Louisiana Rice: 2017 Acres Down 8%; Rice Water Weevils, Mexican Corn Borer Expected

    Photo: ©Debra L Ferguson

    This year’s Louisiana rice planting, estimated at 400,000 acres, is 8% less than last year, according to LSU AgCenter rice extension specialist Dustin Harrell. 

    AgCenter estimates for the 2016 crop were 432,168 acres.

    Harrell told farmers at a rice field day in Vermilion Parish on June 25 that the 2017 crop got an early start because of warm weather.

    Some rice was planted in February, and rice in those fields have already headed. “We’ll probably be 2 weeks earlier on our harvest,” he said.

    Flooding after planting caused some problems that could result in yield losses. Fertilizer may have been lost from high water, he said, if nitrogen was applied on flooded fields.

    A new product will be on the market in 2018 that will prevent nitrogen losses better than Agrotain, Harrell said.

    Andrew Granger, LSU AgCenter county agent in Vermilion Parish, said prices have increased slightly because of a decrease in Arkansas rice acreage.

    AgCenter entomologist Blake Wilson said Dermacor is effective protection against rice water weevils but some farmers may choose not to use the $18-an-acre seed treatment to save money.

    Cruiser and Nipsit are less expensive alternatives, he said, and like Dermacor, they protect against other insects but not stem borers.

    Wilson said he expects the Mexican rice borer will become more of a problem to farmers in the eastern part of the rice-growing area as populations build from the west.

    Some Cercospora disease has been found, probably after surviving on rice during the warm winter, said AgCenter plant pathologist Don Groth. If left untreated, Cercospora could become uncontrollable.

    Granger said Cercospora seems to be localized, with not much of the disease in the northern and western parts of Vermilion Parish.

    Some farmers have been unable to obtain the fungicide Sercadis, but the alternative product, Elegia, is also effective, Groth said.
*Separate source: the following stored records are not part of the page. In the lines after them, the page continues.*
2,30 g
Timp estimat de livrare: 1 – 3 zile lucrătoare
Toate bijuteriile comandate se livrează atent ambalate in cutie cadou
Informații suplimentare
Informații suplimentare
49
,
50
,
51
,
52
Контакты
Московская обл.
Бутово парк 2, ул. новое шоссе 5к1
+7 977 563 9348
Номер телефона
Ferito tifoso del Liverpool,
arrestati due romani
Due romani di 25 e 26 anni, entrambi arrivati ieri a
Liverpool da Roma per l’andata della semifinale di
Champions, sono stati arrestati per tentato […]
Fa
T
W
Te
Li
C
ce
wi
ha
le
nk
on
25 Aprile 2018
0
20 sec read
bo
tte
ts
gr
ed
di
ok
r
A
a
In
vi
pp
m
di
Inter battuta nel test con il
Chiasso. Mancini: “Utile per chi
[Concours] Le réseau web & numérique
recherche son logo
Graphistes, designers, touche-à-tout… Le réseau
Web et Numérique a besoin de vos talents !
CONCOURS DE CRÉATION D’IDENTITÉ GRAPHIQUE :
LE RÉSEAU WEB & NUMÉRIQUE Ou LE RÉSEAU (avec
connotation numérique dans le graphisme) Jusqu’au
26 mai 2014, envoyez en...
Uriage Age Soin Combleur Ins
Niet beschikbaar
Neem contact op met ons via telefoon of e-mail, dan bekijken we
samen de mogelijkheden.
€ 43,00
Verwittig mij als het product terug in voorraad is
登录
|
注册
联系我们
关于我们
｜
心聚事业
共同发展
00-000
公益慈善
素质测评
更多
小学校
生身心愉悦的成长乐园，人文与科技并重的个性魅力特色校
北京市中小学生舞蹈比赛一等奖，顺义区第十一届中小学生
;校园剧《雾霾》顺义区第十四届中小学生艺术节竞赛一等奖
    AgCenter weed scientist Eric Webster said the herbicide benzobicyclon has been labeled for use in California. The product, which controls sedges, grass and broadleaf weeds in flooded rice, probably won’t get approval for Southern states until 2019, he said.
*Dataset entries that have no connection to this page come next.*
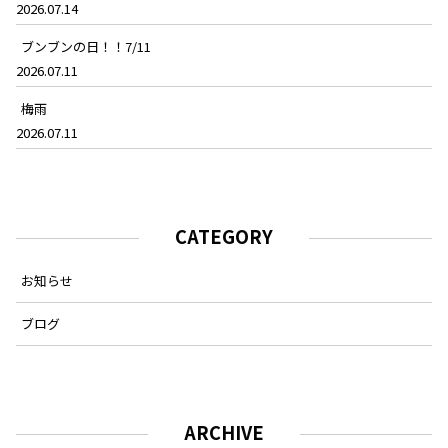
2026.07.14
ブンブンの日！！7/11
2026.07.11
梅雨
2026.07.11
CATEGORY
お知らせ
ブログ
ARCHIVE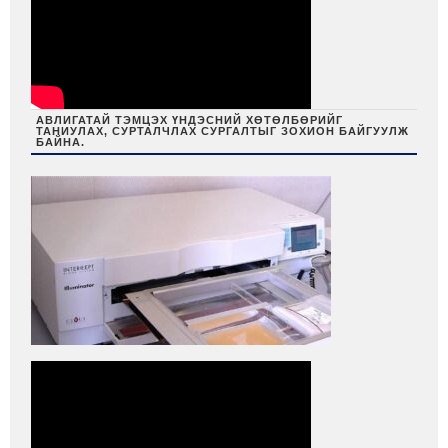
АВЛИГАТАЙ ТЭМЦЭХ ҮНДЭСНИЙ ХӨТӨЛБӨРИЙГ
ТАНИУЛАХ, СУРТАЛЧЛАХ СУРГАЛТЫГ ЗОХИОН БАЙГУУЛЖ
БАЙНА.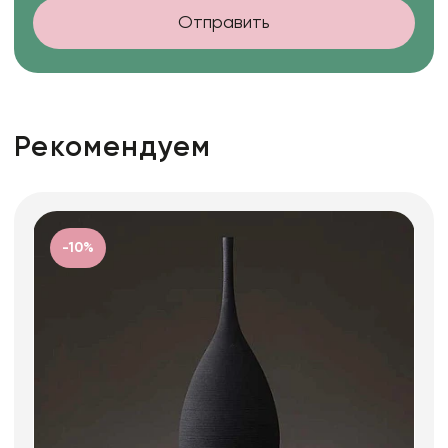
Отправить
Рекомендуем
-10%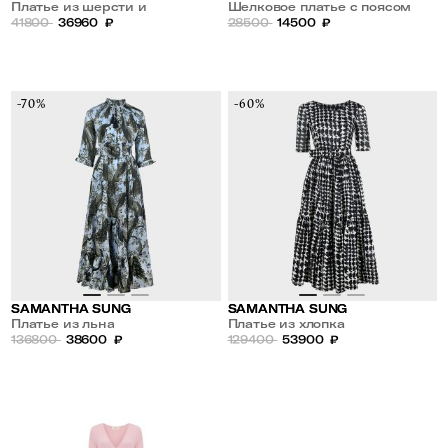
Платье из шерсти и
Шелковое платье с поясом
кашемира
41800
36960
₽
28500
14500
₽
-70%
-60%
SAMANTHA SUNG
SAMANTHA SUNG
Платье из льна
Платье из хлопка
136800
38600
₽
129400
53900
₽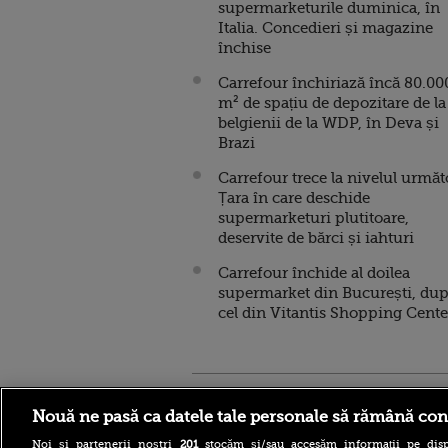
supermarketurile duminica, în
Italia. Concedieri și magazine
închise
Carrefour închiriază încă 80.00
m² de spațiu de depozitare de la
belgienii de la WDP, în Deva și
Brazi
Carrefour trece la nivelul următ
Țara în care deschide
supermarketuri plutitoare,
deservite de bărci și iahturi
Carrefour închide al doilea
supermarket din București, du
cel din Vitantis Shopping Cente
Stirileprotv.ro
ilike-it.
Nouă ne pasă ca datele tale personale să rămână con
Noi și partenerii noștri
201
stocăm și/sau accesăm informații pe disp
    Another new herbicide, Loyant, will be available next year, Webster said. It effectively controls aquatic grasses and broadleaf weeds. “It has a lot of potential in the weeds we see in a rice-crawfish rotation,” he said.

    AgCenter rice breeder Steve Linscombe said the AgCenter could release a rice hybrid within two to three years.

    The Lounsberry Farm, where the field day was held, has provided land for variety trials and experimental line testing for 33 years, Linscombe said.

    Check-off research funds provide money for conducting research that originates from the H. Rouse Caffey Rice Research Station. “I can promise you we wouldn’t be doing this research if not for the check-off funds,” Linscombe said.